17.   The respondent has presented very little evidence. He relies on the pictures from December 2018 to say that the applicant did not deliver the correct amount of lava stone in August 2018. The respondent also has sent information on how to calculate a yard, circle area, and cubic yard.

18.   The applicant says that by December 2018 the rocks had been trampled and crushed by people walking on them and being exposed to the weather. It says the December 2018 pictures are not representative of what was delivered to the site four months earlier. I accept the applicant’s submission that the pictures taken in December 2018 are not indicative of what the site looked like in August 2018. I prefer the evidence contained in the August text messages which showed the site when the landscaping was first completed.

19.   I am persuaded by the receipts, witness statement, and pictures from August 2018 that the applicant provided the services of landscaping with 6 yards of lava rock. The fact that the respondent then hired the applicant to complete another job supports my finding, as I find the respondent would not likely have hired the applicant for another project if he was not satisfied by the applicant’s work provided at the first site. I am also satisfied that the applicant provided 3 yards of river stone and labour to the respondent for the second site. Therefore, I find the respondent is responsible for the $2,142.00 owing.

20.   Under section 49 of the Act, and tribunal rules, the tribunal will generally order an unsuccessful party to reimburse a successful party for tribunal fees and reasonable dispute-related expenses.

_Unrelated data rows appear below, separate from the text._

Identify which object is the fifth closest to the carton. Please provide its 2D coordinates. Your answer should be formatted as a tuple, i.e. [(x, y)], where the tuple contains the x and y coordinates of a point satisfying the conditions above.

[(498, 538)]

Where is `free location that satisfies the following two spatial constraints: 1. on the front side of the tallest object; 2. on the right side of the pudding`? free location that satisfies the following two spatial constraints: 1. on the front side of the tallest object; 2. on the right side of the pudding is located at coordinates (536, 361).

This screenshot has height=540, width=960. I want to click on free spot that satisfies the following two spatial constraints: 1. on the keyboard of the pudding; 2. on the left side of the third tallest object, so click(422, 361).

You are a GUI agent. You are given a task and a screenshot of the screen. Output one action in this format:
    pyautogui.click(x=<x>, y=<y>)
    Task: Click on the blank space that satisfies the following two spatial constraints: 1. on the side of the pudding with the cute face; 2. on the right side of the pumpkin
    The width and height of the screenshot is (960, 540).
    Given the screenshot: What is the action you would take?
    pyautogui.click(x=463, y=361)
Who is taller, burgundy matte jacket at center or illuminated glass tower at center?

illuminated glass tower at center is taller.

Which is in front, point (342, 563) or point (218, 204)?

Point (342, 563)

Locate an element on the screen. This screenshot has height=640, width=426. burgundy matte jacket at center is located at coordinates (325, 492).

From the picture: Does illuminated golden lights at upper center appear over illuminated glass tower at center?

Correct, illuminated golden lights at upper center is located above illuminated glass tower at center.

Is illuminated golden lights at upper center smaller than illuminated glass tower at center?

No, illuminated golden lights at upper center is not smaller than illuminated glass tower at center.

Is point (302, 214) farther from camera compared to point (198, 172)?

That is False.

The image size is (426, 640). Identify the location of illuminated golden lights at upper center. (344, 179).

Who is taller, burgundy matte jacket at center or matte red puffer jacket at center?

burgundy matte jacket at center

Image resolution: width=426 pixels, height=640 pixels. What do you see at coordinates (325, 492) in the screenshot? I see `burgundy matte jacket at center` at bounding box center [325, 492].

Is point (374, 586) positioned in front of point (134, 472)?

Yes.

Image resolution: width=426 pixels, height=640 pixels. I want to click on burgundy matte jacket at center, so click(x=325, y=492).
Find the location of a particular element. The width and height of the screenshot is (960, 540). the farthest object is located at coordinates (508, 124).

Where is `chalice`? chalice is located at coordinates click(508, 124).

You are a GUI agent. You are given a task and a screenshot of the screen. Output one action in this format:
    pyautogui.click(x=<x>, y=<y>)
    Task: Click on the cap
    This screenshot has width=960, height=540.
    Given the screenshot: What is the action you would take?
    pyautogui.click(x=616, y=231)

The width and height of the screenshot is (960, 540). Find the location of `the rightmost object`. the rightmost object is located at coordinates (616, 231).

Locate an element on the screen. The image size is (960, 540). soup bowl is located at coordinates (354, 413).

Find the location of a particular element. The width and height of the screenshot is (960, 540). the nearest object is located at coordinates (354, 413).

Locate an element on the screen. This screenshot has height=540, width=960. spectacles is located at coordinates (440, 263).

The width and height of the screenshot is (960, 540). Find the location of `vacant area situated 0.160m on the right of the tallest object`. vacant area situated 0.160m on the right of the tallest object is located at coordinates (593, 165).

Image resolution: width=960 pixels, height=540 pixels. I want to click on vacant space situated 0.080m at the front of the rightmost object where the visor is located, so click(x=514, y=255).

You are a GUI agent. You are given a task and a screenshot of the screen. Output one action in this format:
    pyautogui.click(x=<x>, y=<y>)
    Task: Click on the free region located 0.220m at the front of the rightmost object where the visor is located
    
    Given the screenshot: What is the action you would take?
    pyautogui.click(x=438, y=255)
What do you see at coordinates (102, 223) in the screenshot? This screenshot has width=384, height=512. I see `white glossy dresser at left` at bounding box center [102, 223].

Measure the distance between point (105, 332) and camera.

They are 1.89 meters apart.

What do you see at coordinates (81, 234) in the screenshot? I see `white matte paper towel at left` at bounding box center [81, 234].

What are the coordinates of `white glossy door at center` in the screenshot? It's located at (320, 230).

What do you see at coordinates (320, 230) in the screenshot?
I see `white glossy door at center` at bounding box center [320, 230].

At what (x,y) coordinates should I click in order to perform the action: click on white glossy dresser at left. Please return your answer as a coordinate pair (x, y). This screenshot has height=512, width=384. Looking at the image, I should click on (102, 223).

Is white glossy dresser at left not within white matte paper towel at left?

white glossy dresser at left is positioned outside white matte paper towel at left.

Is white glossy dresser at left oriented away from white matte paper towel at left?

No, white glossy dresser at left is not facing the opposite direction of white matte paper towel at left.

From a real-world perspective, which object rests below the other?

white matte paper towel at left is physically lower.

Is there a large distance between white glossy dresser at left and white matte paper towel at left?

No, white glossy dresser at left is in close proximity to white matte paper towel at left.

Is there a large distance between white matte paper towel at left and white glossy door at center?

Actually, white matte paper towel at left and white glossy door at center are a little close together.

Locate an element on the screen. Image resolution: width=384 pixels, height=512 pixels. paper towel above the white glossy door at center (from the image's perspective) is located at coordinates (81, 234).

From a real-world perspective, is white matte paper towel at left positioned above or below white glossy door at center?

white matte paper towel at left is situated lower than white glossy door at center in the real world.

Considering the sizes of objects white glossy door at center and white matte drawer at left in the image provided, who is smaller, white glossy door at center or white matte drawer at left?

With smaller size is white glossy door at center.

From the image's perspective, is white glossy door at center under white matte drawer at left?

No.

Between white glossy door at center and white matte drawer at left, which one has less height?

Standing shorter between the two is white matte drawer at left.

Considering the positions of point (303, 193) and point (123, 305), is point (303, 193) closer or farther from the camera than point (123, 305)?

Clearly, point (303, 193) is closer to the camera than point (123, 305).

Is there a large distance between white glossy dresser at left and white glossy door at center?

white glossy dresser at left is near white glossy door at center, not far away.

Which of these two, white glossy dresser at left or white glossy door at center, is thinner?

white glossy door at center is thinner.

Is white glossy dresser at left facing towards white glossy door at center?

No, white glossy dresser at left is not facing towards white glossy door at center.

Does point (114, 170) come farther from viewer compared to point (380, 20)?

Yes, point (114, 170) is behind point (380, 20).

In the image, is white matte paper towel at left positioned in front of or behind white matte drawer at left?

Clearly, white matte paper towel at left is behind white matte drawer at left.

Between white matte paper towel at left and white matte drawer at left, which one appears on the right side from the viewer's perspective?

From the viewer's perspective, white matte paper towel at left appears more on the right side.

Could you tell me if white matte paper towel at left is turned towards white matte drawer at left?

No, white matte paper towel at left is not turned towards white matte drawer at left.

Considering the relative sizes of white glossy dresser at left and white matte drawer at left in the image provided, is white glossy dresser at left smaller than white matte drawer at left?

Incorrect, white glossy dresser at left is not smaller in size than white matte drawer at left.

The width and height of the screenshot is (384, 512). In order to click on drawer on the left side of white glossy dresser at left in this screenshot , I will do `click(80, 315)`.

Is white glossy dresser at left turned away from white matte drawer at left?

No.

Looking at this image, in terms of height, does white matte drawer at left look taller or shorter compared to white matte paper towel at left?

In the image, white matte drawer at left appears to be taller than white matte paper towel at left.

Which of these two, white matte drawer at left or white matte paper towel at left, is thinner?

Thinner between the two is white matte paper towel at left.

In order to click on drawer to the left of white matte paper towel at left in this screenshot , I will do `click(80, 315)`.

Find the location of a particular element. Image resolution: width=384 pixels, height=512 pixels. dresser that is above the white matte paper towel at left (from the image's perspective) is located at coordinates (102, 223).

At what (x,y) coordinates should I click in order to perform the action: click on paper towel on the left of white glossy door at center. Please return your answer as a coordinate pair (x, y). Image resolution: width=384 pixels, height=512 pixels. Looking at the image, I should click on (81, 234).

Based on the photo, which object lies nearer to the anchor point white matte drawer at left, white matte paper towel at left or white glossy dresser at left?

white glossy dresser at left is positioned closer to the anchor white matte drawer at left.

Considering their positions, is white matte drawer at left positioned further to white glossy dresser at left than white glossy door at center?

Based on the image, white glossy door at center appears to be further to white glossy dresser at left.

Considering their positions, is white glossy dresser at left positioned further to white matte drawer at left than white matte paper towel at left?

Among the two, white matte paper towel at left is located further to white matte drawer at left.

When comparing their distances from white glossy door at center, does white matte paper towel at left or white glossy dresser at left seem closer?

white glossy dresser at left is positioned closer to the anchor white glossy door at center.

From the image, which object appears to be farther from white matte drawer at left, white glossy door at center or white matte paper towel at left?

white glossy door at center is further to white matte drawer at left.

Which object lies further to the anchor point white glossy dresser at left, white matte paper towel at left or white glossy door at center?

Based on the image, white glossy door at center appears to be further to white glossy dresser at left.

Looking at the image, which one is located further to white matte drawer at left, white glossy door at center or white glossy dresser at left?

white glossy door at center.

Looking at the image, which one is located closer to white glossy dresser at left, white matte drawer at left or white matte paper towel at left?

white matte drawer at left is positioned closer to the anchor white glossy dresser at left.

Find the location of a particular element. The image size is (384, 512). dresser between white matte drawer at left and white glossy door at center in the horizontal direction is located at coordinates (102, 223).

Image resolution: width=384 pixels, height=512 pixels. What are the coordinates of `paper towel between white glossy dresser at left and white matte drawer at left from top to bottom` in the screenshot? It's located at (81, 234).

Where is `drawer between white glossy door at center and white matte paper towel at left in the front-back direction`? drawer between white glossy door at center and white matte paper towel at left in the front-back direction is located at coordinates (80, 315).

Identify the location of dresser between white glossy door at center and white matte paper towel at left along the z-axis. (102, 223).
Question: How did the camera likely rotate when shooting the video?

Because the applicant was successful on this dispute it is entitled to have its $125.00 tribunal fee reimbursed by the respondent. He is also entitled to $11.31 for the cost of the registered mail to deliver the respondent the Dispute Notice.

21.   The respondent requests time spent on this dispute be reimbursed. Since the respondent was not successful he is not entitled to have his time reimbursed. Also, just as the tribunal only permits parties to recover legal fees in small claims disputes when it is an extraordinary case, it does not usually award compensation for a party’s time spent trying to resolve the dispute.

22.   The applicant requests $300.00 for its loss of working time, money spent on gas, and hiring someone to negotiate with the respondent. I first note that the applicant has not provided details supporting the time or amount claimed or any information regarding who was hired to help negotiate the dispute. And, as indicated above, the tribunal does not usually award compensation for time spent trying to resolve the dispute. I see no reason to deviate from that practice here as this is not an extraordinary case. The applicant’s claim for time spent and expenses in trying to negotiate the dispute is dismissed.

23.   The applicant is entitled to pre-judgement interest in the $2,142.00 under the Court Order Interest Act (COIA) from the date of completion of the second project which the evidence indicates was on August 31, 2018.

ORDER

24.   Within 30 days of this decision, I order the respondent to pay the applicant a total of $2,313.04, broken down as follows:

a.    $2,142.00 for the materials and labour provided,

b.    $34.73 in pre-judgement interest under the COIA,

c.    $136.31, comprised of $125.00 for tribunal fees and $11.31 for reasonable expenses.

25.   The applicant is entitled to post-judgement interest under the COIA.

26.   Under section 48 of the Act, the tribunal will not provide the parties with the Order giving final effect to this decision until the time for making a notice of objection under section 56.1(2) has expired and no notice of objection has been made. The time for filing a notice of objection is 28 days after the party receives notice of the tribunal’s final decision.

27.   Under section 58.1 of the Act, a validated copy of the tribunal’s order can be enforced through the Provincial Court of British Columbia. A tribunal order can only be enforced if it is an approved consent resolution order, or, if no objection has been made and the time for filing a notice of objection has passes. Once filed, a tribunal order has the same force and effect as an order of the Provincial Court of British Columbia.